Kadın olmak dünyanın her yerinde
zor. Yaşlı-genç, şişman-zayıf, zengin-fakir, evli-bekar fark etmiyor, her ama
her kadından illa ki onda olmayan bir şeyleri bekleyen bir kalabalık var. Jennifer
Aniston olsan aşk acısı çekmediğine inanmayan, Rihanna olsan ‘Ooo çok kilo
almış’ demeye hazır bekleyen ve aklını yitirdiğini katiyen bilmeyen bir kitle
bu, ne yapsan mutlu edemiyorsun. İncecik kadına ‘Kiloları yüzünden dans edemedi’
yazmaya utanmayan (Ki incecik olmasaydı da bunu yapmak epey yersiz olurdu zira
bahsi geçen koreografi herhangi bir kilo gerektirmiyordu), arkadaşlarıyla
çıkmış gezen bir kadını eteğinin altından çekip ‘Frikik vermekten çekinmedi’
yazmayı normal gören bir medyayla beslenen bir kalabalık bu. Olmadıkları yer,
ayak basmadıkları kıta yok. O kadar kalabalıklar ki asla kazanamayacağın bir
savaş olduğunu bilip, yokmuşlar gibi yaşamaktan başka çare yok.
Bu çarka ülkemizde en çok maruz
kalanlardan biri de elbette Sibel Can. Genç kızlığından beri her adımı
konuşulan, evliliklerini, boşanmalarını, doğumlarını, alıp verdiği her gramı
ezbere bildiğimiz Sibel Hanım, bu çarkın hem mağduru, hem de onu en çok
besleyenlerinden biri fakat yine de esas mesleği olan müziğinin hiçbir zaman
alıcısı olmasam da yıllardır bu dünyadaki var olma biçimini beğendiğim bir
kadın.
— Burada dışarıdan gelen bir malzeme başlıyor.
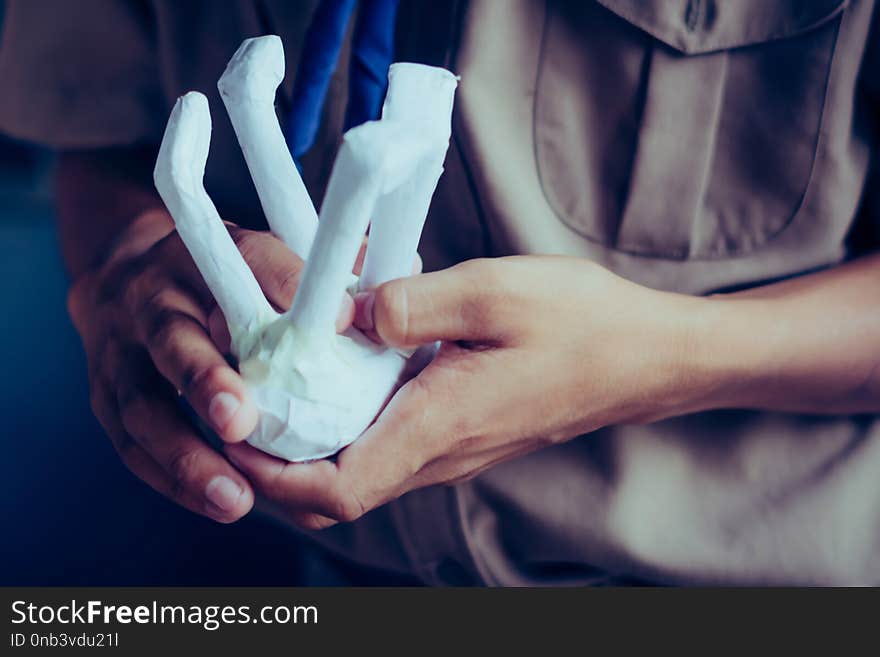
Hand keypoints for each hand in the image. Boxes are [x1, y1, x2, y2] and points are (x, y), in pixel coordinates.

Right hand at [68, 209, 353, 521]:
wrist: (127, 278)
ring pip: (142, 406)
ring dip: (186, 455)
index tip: (336, 321)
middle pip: (170, 338)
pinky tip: (218, 502)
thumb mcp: (261, 256)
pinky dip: (172, 478)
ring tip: (235, 495)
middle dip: (204, 380)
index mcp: (199, 256)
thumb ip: (311, 276)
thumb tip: (363, 308)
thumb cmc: (216, 276)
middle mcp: (150, 300)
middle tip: (240, 422)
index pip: (247, 259)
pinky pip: (132, 445)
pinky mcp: (106, 397)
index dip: (286, 285)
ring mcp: (119, 352)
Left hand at [224, 255, 708, 528]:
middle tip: (239, 403)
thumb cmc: (584, 326)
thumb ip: (414, 303)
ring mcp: (454, 448)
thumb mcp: (496, 291)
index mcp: (440, 423)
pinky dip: (350, 422)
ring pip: (360, 469)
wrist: (645, 358)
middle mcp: (440, 452)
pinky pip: (389, 444)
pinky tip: (345, 369)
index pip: (336, 489)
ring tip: (277, 384)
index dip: (272, 474)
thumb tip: (348, 313)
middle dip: (275, 460)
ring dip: (310, 441)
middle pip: (335, 490)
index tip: (233, 432)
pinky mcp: (464, 432)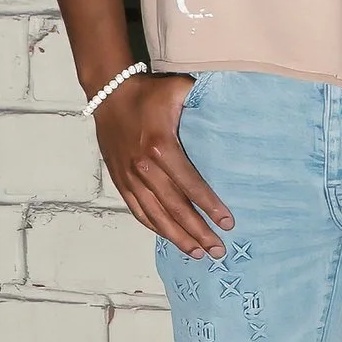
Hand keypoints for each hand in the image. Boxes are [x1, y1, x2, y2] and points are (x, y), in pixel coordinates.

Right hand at [96, 75, 232, 260]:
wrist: (109, 92)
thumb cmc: (149, 92)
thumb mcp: (178, 88)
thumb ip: (203, 98)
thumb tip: (233, 103)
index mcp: (161, 146)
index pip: (190, 185)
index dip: (209, 206)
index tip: (228, 224)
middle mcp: (144, 167)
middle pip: (175, 207)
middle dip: (198, 231)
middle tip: (218, 250)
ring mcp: (130, 177)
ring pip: (155, 215)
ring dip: (177, 237)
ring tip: (197, 254)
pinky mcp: (120, 181)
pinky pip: (138, 210)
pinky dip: (154, 227)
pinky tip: (169, 237)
Bunca yıl, saat başı yeni birilerinin çıktığı ve sıkıldığımızı bitirip
atmamızın çok kolay olduğu bir zamanda hala ve hep gündemde kalmayı başarmak
iyi bir ekip olduğu kadar çok iyi çalışan bir kafa ve kessen acımaz bir ruh
gerektirir ve inanıyorum ki Sibel Can’da ikisi de var. Buna rağmen ne
gerektiğinden bilmiş, ne gerektiğinden saf görünür, evvelden yaptığı işleri
küçümseyip sınıf atlama ve felsefi görünme çabasına kapılmaz, kadınlığından bir
gram ödün vermez ama bunu bir kandırılma hali olarak da kullanmaz. Cilveli
olduğuna inanan bir takım insanlara bakarken varoluşunuzu sorgularsınız,
halbuki Sibel Can lahmacun siparişi verse bile ‘Vay arkadaş’ dedirtebilir. Ekrana
yakıştığına inandıklarımdandır.
Gelelim Sibel Can’ın başrolleri
Emre Kınay’la paylaştığı yeni dizisi Sevda’nın Bahçesi'ne. İkisinin bir arada
olduğu bir önceki dizinin etkisinde kalmış olsam gerek ki bir miktar iç
bayıcılık ve asmalı kesmeli aşk halleri bekliyordum ki beklentimin tam tersi
bir dizi çıktı. Evet ortada bir aşk var ama son derece akıcı ve neşeli bir
tempo eşlik ediyor ona. Hele kahramanların birbirini yıllar sonra görünce
aşklarının depreşmesini beklerken ikisinin de birbirine öfke kusmasına
bayıldım, tempoyu hiç bozmasınlar ve böyle gitsin isterim.
Pek tatlışsınız
Dizide en beğendiklerim Emre
Kınay ve Alina Boz oldu. Emre Kınay’a bayılmayacağımı düşünmemiştim zaten ama
Alina Boz güzel sürpriz oldu. Alina Boz’u gördüğüm ilk andan itibaren onun
Defne olduğuna inandım, normal şartlarda o kadar yeni bir oyuncu için bir
önceki rolünün akla gelmesi çok da enteresan olmazdı ama bunu yaptırmamayı
başarmış, ellerine sağlık. Üstelik Sibel Can'la uyumlarını da çok sevdim, bildiğin kırk yıllık anne kız gibilerdi. Bir de bu anne kızın her ne kadar çok zengin olmasalar da, kendi kendilerine yetebilen ve hatta başkalarına da ekmek kapısı olabilen bir hayatları olması da çok hoşuma gitti. Zengin erkek-fakir kadın aşkı olmayan bir dizi de izleyelim arada.
Ekran başında olduğum Cumartesiler
için güzel bir alternatif olmuş Sevda’nın Bahçesi. İlk bölümüyle umulan
reytingi getirmediyse de uzun ömürler ve iyi seyirler dilerim.